◆ TASK DETAILS: Update the material between the lines holding "Output key: every" and "0.037006, 0.600528, -0.228146]]", inclusive, by writing those lines out again with "lens line" changed to "intrinsics line" and nothing else altered.

┌──

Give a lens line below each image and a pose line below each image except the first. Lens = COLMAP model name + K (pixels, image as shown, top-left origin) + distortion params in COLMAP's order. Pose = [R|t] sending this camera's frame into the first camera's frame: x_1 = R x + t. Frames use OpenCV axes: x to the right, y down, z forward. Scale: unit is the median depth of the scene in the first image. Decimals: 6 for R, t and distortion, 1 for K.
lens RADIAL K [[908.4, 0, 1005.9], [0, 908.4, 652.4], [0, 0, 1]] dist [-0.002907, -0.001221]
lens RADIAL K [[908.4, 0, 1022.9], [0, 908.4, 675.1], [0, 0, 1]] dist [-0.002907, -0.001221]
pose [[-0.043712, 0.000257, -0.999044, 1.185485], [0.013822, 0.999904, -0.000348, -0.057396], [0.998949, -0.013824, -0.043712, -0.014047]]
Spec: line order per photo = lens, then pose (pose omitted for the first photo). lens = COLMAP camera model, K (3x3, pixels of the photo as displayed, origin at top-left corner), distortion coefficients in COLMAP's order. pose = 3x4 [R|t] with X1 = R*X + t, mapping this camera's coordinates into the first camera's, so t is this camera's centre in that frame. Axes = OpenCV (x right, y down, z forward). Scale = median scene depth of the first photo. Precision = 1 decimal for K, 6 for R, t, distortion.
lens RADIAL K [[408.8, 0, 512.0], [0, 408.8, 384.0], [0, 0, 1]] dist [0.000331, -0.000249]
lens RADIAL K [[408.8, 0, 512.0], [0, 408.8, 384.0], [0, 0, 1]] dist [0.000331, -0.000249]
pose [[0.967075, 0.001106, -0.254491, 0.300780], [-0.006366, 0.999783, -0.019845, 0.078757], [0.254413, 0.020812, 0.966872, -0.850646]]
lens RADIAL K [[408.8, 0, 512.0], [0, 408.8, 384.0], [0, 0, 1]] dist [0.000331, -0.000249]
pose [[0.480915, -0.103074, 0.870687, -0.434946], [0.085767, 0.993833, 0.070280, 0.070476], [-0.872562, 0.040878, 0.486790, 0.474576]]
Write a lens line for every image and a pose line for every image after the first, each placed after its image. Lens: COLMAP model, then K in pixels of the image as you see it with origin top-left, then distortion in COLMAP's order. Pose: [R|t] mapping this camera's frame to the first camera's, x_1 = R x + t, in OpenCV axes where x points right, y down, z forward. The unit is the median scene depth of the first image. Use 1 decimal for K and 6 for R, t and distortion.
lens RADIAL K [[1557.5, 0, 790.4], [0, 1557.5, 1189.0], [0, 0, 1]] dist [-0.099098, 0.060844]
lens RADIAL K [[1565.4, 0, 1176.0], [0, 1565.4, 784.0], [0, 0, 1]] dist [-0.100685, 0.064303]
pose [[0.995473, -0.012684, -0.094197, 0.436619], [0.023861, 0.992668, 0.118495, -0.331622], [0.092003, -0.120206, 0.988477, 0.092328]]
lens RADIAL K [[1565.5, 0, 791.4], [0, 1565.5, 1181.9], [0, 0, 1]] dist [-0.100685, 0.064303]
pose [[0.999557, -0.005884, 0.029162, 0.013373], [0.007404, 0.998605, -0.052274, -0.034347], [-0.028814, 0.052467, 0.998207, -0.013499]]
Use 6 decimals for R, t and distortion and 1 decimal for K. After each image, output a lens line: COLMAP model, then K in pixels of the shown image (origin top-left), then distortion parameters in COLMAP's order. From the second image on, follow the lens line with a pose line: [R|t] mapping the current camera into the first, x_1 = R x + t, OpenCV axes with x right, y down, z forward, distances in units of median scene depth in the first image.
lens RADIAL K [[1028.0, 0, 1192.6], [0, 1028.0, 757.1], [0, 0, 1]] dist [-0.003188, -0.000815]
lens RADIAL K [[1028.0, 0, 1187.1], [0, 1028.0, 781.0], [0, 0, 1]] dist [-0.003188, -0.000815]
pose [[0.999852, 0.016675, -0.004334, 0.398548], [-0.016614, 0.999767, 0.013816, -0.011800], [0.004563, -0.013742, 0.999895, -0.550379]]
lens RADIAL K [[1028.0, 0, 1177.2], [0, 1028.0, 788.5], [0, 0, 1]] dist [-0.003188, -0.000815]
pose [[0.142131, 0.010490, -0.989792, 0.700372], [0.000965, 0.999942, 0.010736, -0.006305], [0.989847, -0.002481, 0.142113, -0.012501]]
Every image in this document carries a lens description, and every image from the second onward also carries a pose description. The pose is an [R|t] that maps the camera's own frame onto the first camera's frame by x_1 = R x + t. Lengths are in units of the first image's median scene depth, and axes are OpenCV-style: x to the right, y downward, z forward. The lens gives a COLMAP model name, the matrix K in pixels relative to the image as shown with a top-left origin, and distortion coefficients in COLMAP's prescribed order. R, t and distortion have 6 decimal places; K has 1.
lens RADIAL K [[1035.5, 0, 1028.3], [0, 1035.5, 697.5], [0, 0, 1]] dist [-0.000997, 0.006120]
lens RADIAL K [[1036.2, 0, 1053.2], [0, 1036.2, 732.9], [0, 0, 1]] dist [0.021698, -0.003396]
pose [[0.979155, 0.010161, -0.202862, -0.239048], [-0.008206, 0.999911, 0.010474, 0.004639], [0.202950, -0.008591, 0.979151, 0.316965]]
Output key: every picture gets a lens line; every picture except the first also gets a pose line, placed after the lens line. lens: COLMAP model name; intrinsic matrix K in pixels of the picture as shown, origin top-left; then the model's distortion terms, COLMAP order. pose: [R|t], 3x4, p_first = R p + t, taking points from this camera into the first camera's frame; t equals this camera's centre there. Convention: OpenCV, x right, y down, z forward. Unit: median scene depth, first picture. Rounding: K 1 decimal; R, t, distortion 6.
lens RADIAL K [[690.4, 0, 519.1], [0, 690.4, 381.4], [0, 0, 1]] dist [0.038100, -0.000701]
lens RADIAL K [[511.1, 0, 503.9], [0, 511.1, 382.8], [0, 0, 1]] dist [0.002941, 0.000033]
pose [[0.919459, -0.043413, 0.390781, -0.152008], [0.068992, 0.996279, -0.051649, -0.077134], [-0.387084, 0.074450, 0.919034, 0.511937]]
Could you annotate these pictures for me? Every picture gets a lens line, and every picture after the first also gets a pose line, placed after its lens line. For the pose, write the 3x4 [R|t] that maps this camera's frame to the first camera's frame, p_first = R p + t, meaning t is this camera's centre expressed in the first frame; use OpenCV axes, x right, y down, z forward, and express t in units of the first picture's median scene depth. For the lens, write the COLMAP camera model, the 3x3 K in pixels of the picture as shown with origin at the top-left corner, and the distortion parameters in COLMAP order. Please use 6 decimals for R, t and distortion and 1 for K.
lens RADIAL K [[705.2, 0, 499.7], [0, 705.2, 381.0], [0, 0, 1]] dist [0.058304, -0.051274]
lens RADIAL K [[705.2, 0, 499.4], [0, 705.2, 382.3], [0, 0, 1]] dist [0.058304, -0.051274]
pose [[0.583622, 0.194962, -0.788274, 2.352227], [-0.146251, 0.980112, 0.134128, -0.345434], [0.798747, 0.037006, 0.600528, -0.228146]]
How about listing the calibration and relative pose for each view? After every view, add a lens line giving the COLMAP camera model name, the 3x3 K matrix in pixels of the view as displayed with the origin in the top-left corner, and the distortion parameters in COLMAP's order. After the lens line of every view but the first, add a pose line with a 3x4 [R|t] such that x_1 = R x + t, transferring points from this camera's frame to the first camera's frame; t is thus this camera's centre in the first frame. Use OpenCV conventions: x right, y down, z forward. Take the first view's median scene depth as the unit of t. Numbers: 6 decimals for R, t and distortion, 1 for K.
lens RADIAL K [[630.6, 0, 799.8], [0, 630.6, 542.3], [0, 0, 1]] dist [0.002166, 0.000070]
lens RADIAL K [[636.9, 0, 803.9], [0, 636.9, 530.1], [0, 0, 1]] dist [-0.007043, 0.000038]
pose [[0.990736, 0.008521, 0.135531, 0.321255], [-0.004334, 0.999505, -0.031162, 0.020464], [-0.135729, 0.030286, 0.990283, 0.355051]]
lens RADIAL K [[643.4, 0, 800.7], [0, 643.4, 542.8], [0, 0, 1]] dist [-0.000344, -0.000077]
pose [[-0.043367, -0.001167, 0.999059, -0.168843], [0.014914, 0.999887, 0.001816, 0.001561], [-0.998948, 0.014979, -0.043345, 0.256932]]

└──

◆ TASK OUTPUT:
Output key: every picture gets a intrinsics line; every picture except the first also gets a pose line, placed after the intrinsics line. lens: COLMAP model name; intrinsic matrix K in pixels of the picture as shown, origin top-left; then the model's distortion terms, COLMAP order. pose: [R|t], 3x4, p_first = R p + t, taking points from this camera into the first camera's frame; t equals this camera's centre there. Convention: OpenCV, x right, y down, z forward. Unit: median scene depth, first picture. Rounding: K 1 decimal; R, t, distortion 6.
lens RADIAL K [[690.4, 0, 519.1], [0, 690.4, 381.4], [0, 0, 1]] dist [0.038100, -0.000701]
lens RADIAL K [[511.1, 0, 503.9], [0, 511.1, 382.8], [0, 0, 1]] dist [0.002941, 0.000033]
pose [[0.919459, -0.043413, 0.390781, -0.152008], [0.068992, 0.996279, -0.051649, -0.077134], [-0.387084, 0.074450, 0.919034, 0.511937]]
Could you annotate these pictures for me? Every picture gets a intrinsics line, and every picture after the first also gets a pose line, placed after its intrinsics line. For the pose, write the 3x4 [R|t] that maps this camera's frame to the first camera's frame, p_first = R p + t, meaning t is this camera's centre expressed in the first frame; use OpenCV axes, x right, y down, z forward, and express t in units of the first picture's median scene depth. For the lens, write the COLMAP camera model, the 3x3 K in pixels of the picture as shown with origin at the top-left corner, and the distortion parameters in COLMAP order. Please use 6 decimals for R, t and distortion and 1 for K.
lens RADIAL K [[705.2, 0, 499.7], [0, 705.2, 381.0], [0, 0, 1]] dist [0.058304, -0.051274]
lens RADIAL K [[705.2, 0, 499.4], [0, 705.2, 382.3], [0, 0, 1]] dist [0.058304, -0.051274]
pose [[0.583622, 0.194962, -0.788274, 2.352227], [-0.146251, 0.980112, 0.134128, -0.345434], [0.798747, 0.037006, 0.600528, -0.228146]]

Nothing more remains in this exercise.